Ralio tersadar kalau dirinya sekarang bukan lagi single seperti beberapa hari yang lalu tapi Ralio sudah memiliki Eve. Sepanjang perjalanan, Ralio memikirkan Eve. Ralio khawatir kalau Eve akan salah paham lagi.
Perasaan Ralio, mungkin sama seperti seorang Suami yang takut kepergok oleh Istrinya sedang jalan dengan selingkuhan.
"Boleh saya meminta bantuan?" tanya Sahira tiba-tiba ditengah kesunyian.
"Tergantung!"
"Saya harus menghadiri perjodohan sekarang."
"Bukankah itu bagus?"
"Saya tidak ingin menikah karena perjodohan," jelas Sahira.
"Itu sebabnya, Nona menangis?"
Sahira diam. Dia kembali menatap fokus ke depan. Ralio merasa iba dengan Sahira.
"Anda ingin meminta bantuan saya? Apa yang bisa saya bantu?" tanya Ralio.

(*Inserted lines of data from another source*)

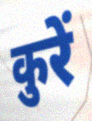
कुरें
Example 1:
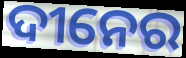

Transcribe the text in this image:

ଦୀନେର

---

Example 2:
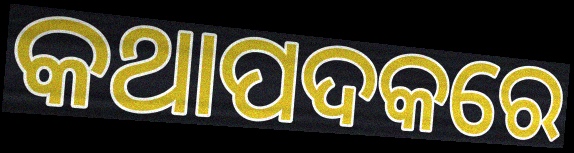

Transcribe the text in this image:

କଥାପଦକରେ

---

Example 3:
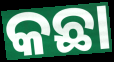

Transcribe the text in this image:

କଛା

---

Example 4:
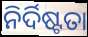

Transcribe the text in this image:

ନିର୍ଦିଷ୍ଟତା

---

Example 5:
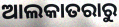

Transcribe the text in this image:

ଆଲକାତରାରୁ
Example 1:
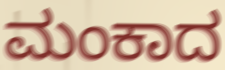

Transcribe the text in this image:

ಮಂಕಾದ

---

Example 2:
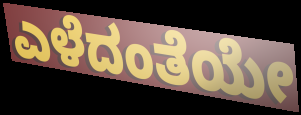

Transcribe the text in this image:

ಎಳೆದಂತೆಯೇ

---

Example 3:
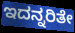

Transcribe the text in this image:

ಇದನ್ನರಿತೇ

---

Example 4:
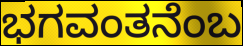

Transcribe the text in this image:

ಭಗವಂತನೆಂಬ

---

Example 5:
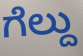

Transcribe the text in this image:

ಗೆಲ್ದು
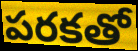
పరకతో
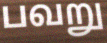
பவறு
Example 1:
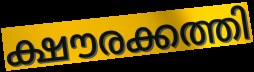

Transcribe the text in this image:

ക്ഷൗരക്കത്തി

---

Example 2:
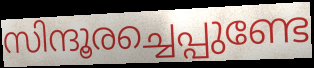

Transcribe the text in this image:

സിന്ദൂരച്ചെപ്പുണ്ടേ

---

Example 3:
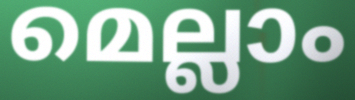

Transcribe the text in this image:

മെല്ലാം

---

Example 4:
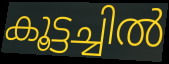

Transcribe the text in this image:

കൂട്ടച്ചിൽ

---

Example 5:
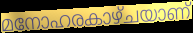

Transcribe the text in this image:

മനോഹരകാഴ്ചയാണ്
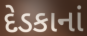
દેડકાનાં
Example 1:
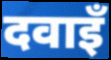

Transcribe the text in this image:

दवाइँ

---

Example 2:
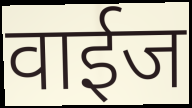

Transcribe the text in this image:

वाईज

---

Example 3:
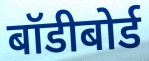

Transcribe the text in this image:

बॉडीबोर्ड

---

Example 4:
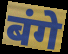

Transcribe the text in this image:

बंगे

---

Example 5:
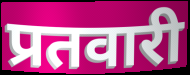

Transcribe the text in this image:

प्रतवारी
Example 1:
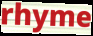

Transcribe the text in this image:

rhyme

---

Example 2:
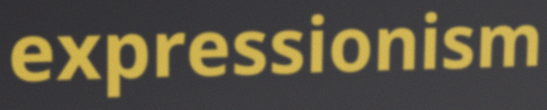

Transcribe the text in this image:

expressionism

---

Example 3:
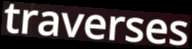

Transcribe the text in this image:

traverses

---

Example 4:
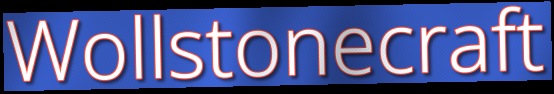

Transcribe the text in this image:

Wollstonecraft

"Mungkin, Anda bisa menemani saya sebagai kekasih. Sebagai balasannya, saya akan melakukan investasi yang lebih dari kemarin," ujar Sahira.
"Hanya satu kali pertemuan? Hanya sekali ini?" tanya Ralio.
"Iya! Saya tidak berharap akan ada pertemuan selanjutnya."
***
"Eve, Putri Ayah! Kenapa bersedih hati?" tanya Tuan Hafsyah.
"Ayah, aku ingin menikah," rengek Eve.
"Pu--putri Ayah ingin menikah?" pekik Tuan Hafsyah.
"Iya." jawab Eve singkat.
"Eve ingin pria yang seperti apa? Tampan? Kaya? Emmmm atau Eve sudah memiliki kekasih seseorang yang memiliki kedudukan tinggi?"
"Eve bahkan sudah ditolak," tangis Eve.
"Cup... Cup... Cup... Lebih baik kita keluar mencari kesenangan. Bagaimana?"
"He'em!"
Eve pergi bersama Tuan Hafsyah. Sangat jarang sekali Eve tinggal di rumah. Eve selama ini memilih hidup di apartement kecilnya.
"Ayah, kalau aku menyukai pria miskin, bagaimana tanggapan Ayah?"